Kurella, Bloch, and others believe that the woman movement has helped to develop homosexuality (see, e.g., I. Bloch, Beiträge zur Ætiologie der Psychopathia Sexualis, 1902, vol. i, p. 248). Various "feminine Strindbergs of the woman movement," as they have been termed, displayed marked hostility to men. Anna Rüling claims that many leaders of the movement, from the outset until today, have been inverted. Hirschfeld, however (Die Homosexualität, p. 500), after giving special attention to the matter, concludes that, alike among English suffragettes and in the German Verein für Frauenstimmrecht, the percentage of inverts is less than 10 per cent.
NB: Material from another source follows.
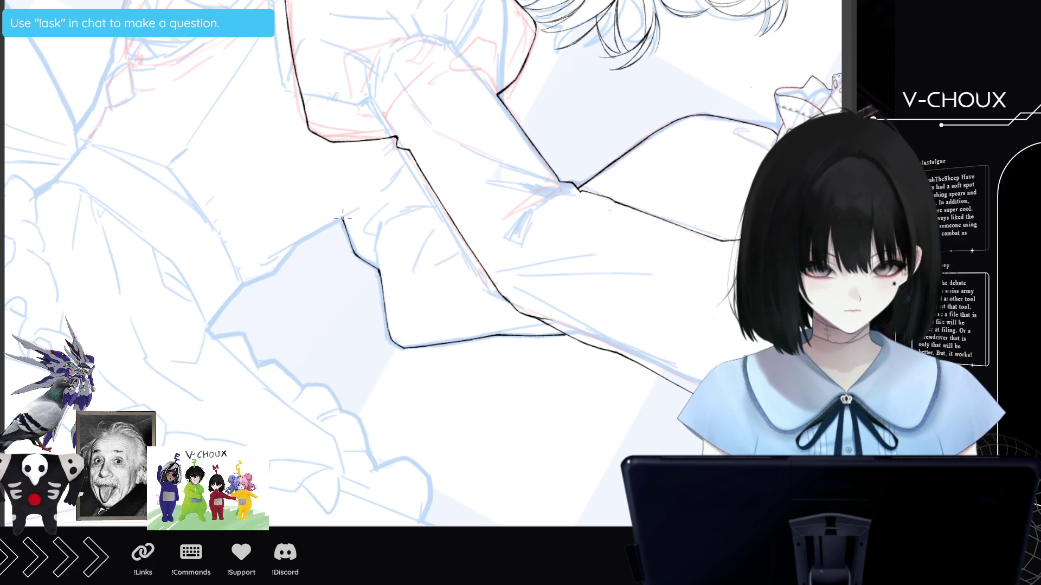
key("ctrl+minus")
[137] Catharina Margaretha Lincken, who married another woman, somewhat after the manner of the Hungarian Countess Sarolta Vay (i.e., with the aid of an artificial male organ), was condemned to death for sodomy, and executed in 1721 at the age of 27 (F. C. Müller, "Ein weiterer Fall von conträrer Sexualempfindung," Friedrich's Blätter für Gerichtliche Medizin, Heft 4, 1891). The most fully investigated case of sexual inversion in a woman in modern times is that of Countess Sarolta Vay (Friedrich's Blätter, Heft, 1, 1891; also Krafft-Ebing, Psychopathia Sexualis, Eng. trans. of 10th. ed., 416-427; also summarized in Appendix E of earlier editions of the present Study). Sarolta always dressed as a man, and went through a pseudo-marriage with a girl who was ignorant of the real sex of her "husband." She was acquitted and allowed to return home and continue dressing as a man.

[138] Anna Rüling has some remarks on this point, Jahrbuch für sexuelle Zwischenstufen, vol. vii, 1905, p. 141 et seq.

[139] This, of course, by no means necessarily indicates the existence of sexual inversion, any more than the presence of feminine traits in distinguished men. I have elsewhere pointed out (e.g., Man and Woman, 5th ed., 1915, p. 488) that genius in either sex frequently involves the coexistence of masculine, feminine, and infantile traits.

[140] Various references to Queen Hatschepsu are given by Hirschfeld (Die Homosexualität, p. 739). Hirschfeld's not severely critical list of distinguished homosexual persons includes 18 women. It would not be difficult to add others.

[141] Sophie Hochstetter, in a study of Queen Christina in the Jahrbuch für sexuelle Zwischenstufen (vol. ix, 1908, p. 168 et seq.), regards her as bisexual, while H. J. Schouten (Monatsschrift für Kriminalanthropologie, 1912, Heft 6) concludes that she was homosexual, and believes that it was Monaldeschi's knowledge on this point which led her to instigate his murder.

[142] Cf. Hans Freimark, Helena Petrovna Blavatsky; Levetzow, "Louise Michel," Jahrbuch für sexuelle Zwischenstufen, vol. vii, 1905, p. 307 et seq.

[143] Rosa Bonheur, the painter, is a specially conspicuous example of pronounced masculinity in, a woman of genius. She frequently dressed as a man, and when dressed as a woman her masculine air occasionally attracted the attention of the police. See Theodore Stanton's biography.

[144] There is some difference of opinion as to whether there is less real delinquency among women (see Havelock Ellis, Man and Woman, 6th ed., 1915, p. 469), but we are here concerned with judicial criminality.